On Theater: An intimate 'Songbook' from Hershey Felder

January 06, 2011|By Tom Titus

With the rain pouring outside and Laguna Canyon Road blocked to traffic a couple of miles away, one might not expect an appreciable turnout at a Laguna Playhouse matinee of what's very nearly a one-show production.

One would be impressed, nay astonished, then, at the packed house that turned out for Hershey Felder's "The Great American Songbook," which bowed in Sunday and will be repeated twice more at the end of the month.

It's all due to Felder's enormous popularity with playhouse audiences, established in 2010 with "George Gershwin Alone," "Monsieur Chopin" and "Beethoven as I Knew Him." He's now an established old friend, and that's how he presents his latest one-man show.


Felder, an enormously talented actor and musician, establishes an up close and personal rapport in this new venture, which spotlights the composers who changed the face of Broadway.
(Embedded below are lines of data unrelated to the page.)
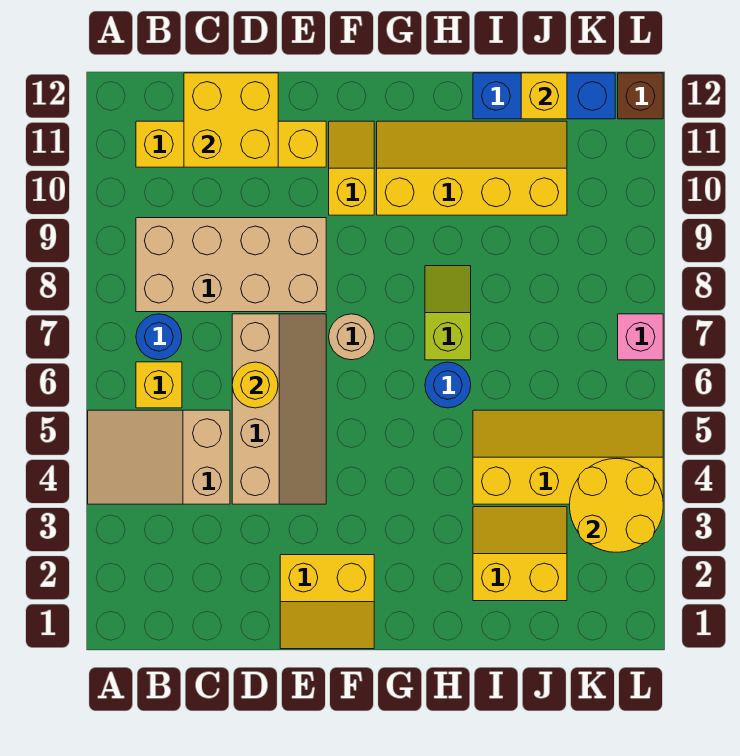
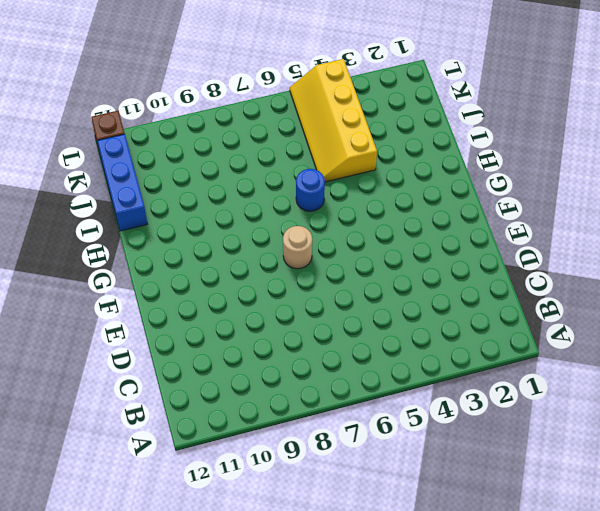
none -> tan 2x3 slope [88,410,230,504]
none -> yellow 1x1 brick [136,362,182,408]
none -> blue 1x1 round brick [136,314,182,360]

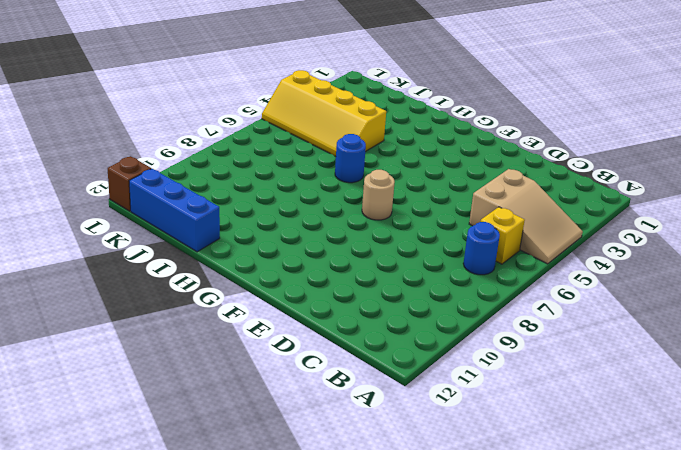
none -> tan 2x4 brick [136,218,326,312]
none -> yellow 1x4 brick [136,121,326,167]
none -> tan 2x4 slope [232,314,326,504]

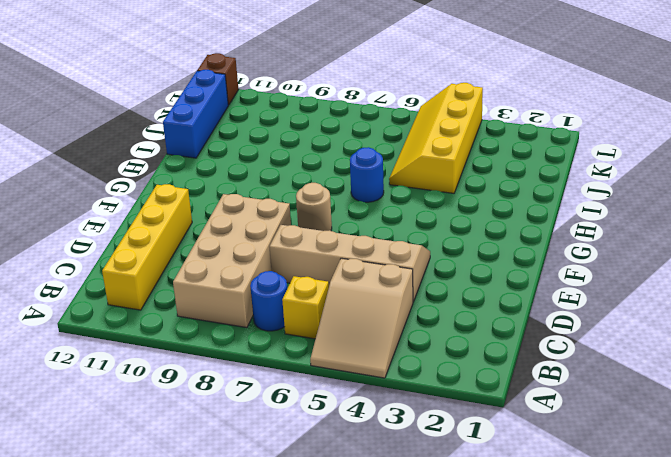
none -> yellow 2x2 slope [280,555,374,649]
none -> yellow 1x2 slope [329,121,374,215]
none -> yellow 2x4 slope [377,121,567,215]

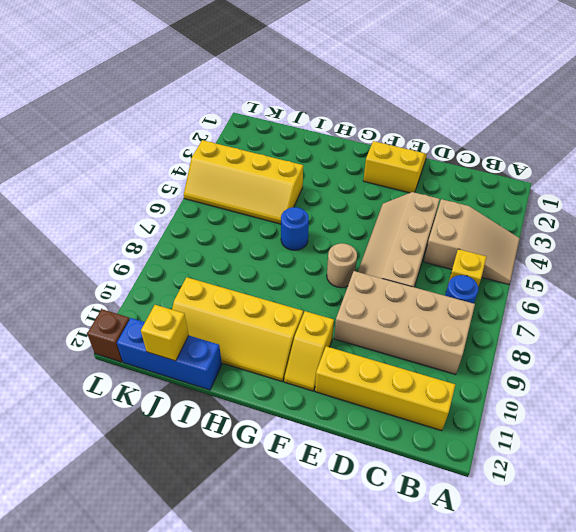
none -> lime 1x2 slope [425,266,471,360]
none -> yellow 2x2 slope [473,507,567,601]
none -> pink 1x1 brick [618,314,663,360]

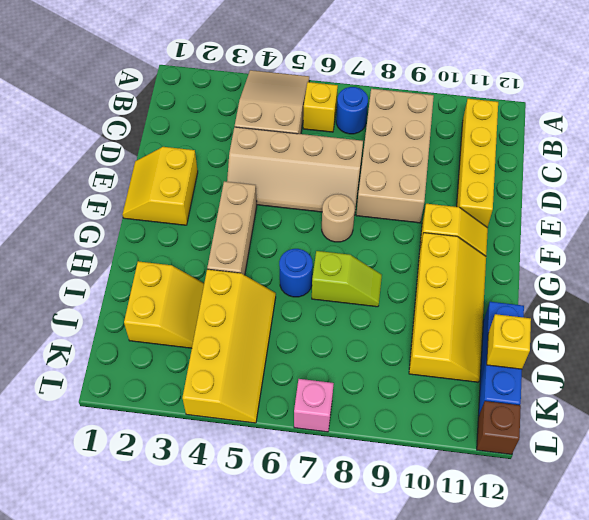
tan 1x3 brick [207,181,257,275] -> none
none -> yellow 2x2 brick [184,73,278,167]
none -> yellow 1x1 round brick [232,362,278,408]
none -> yellow 2x2 round brick [569,458,663,552]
Theatergoers are invited to sing along with the great Broadway songs of the 20th century — and might even get the chance for a solo number if they catch the star's attention.
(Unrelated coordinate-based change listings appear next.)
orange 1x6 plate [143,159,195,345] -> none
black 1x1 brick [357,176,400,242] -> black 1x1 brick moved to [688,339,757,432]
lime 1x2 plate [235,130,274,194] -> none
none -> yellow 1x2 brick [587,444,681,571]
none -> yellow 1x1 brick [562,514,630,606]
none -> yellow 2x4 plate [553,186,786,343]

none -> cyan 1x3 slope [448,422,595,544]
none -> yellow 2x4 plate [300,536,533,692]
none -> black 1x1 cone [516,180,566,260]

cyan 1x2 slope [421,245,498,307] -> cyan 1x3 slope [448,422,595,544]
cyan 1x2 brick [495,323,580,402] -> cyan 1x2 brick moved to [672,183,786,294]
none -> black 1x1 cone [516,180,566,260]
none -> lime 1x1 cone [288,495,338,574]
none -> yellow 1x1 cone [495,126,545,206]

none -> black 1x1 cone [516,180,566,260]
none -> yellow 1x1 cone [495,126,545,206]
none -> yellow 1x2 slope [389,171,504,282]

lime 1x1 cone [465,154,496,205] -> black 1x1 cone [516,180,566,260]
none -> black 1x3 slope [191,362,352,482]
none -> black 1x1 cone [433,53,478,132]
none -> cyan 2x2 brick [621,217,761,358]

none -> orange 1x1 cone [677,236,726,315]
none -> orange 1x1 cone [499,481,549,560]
Unlike the previous shows, "Songbook" is an uninterrupted sing-along, with Felder quickly giving the audience the song's next line — although it's doubtful too many people needed the extra help since the songs themselves are classics.

In an interesting but incomplete musical history lesson, Felder pays tribute to the greats of the Broadway composing and lyric writing fraternity — Irving Berlin, Jerome Kern and the words-and-music kings Richard Rodgers and Oscar Hammerstein II. Apparently time considerations prevent him from finishing up with an advertised salute to the reigning Broadway monarch, Stephen Sondheim.

Among Felder's bag of tricks is an impromptu duet by two unrelated audience members — "Some Enchanted Evening" from "South Pacific." He cancels out the potential artistic risks by having the "singers" lip-sync the words while he warbles both parts.

Occasionally, he'll draw a theatergoer with true vocal ability — as he did Sunday when a lady named Nancy produced a lusty solo from the back of the house.

There are no costumes, no setting apart from a piano and a single parchment backdrop in Felder's latest effort. It's all part of the host's plan to bring singer and audience closer together, which he accomplishes splendidly.

Laguna playgoers won't have to wait too long to catch a Felder performance again. He opens Saturday night with "Maestro: The Art of Leonard Bernstein," which will play through Feb. 6.

And another two weekends of "Monsieur Chopin" are scheduled next month, Feb. 17 to 20 and 24 to 27. Like Old Man River, which he features in his "Songbook," Hershey Felder just keeps rolling along.


WHAT: Hershey Felder's "Great American Songbook"

WHERE: Laguna Playhouse, 606 Laguna Canyon Road, Laguna Beach

WHEN: Returning Jan. 30 at 7 p.m. and Jan. 31 at 8 p.m.